During the pendency of this appeal, a fact-finding hearing was conducted on the underlying neglect petition and a dispositional order was entered adjudicating the child to be neglected and directing that the child be returned to the care and custody of the father under the supervision of petitioner. Accordingly, the rights of the parties will not be directly affected by a determination of the father's appeal, and the appeal is therefore moot (see Matter of Aiani YY. [Brittney ZZ.], 136 AD3d 1232, 1233 [2016]; Matter of Karrie-Ann ZZ. [Tammy ZZ.], 132 AD3d 1180, 1181 [2015]; Matter of Mary YY. [Albert YY.], 98 AD3d 1198, 1198 [2012]). As the exception to the mootness doctrine does not apply (see Matter of Eyon X. [Ashley W.], 163 AD3d 1145, 1146 [2018]; Matter of Karrie-Ann ZZ. [Tammy ZZ.], 132 AD3d at 1181), the appeal must be dismissed.

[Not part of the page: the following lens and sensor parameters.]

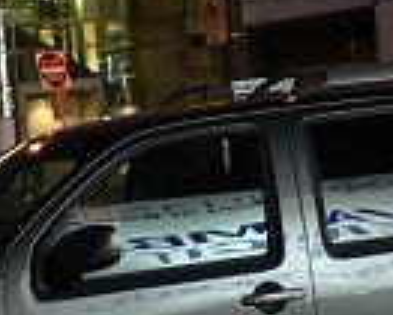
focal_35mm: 214
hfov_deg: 9.0
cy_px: -318
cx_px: 327
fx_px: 2491
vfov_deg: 7.0
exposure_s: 1/1.3
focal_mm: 6
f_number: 2.8
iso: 80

Lynch, J.P., Clark, Rumsey and Pritzker, JJ., concur.

ORDERED that the appeal is dismissed, as moot, without costs.

Footnotes

Footnote 1: The mother separately applied to have the child returned to the home. Family Court denied the mother's motion and, upon appeal, this Court affirmed (Matter of Renezmae X. [Kimberly X.], 161 AD3d 1247, 1247 [2018], lv dismissed 31 NY3d 1140 [2018]).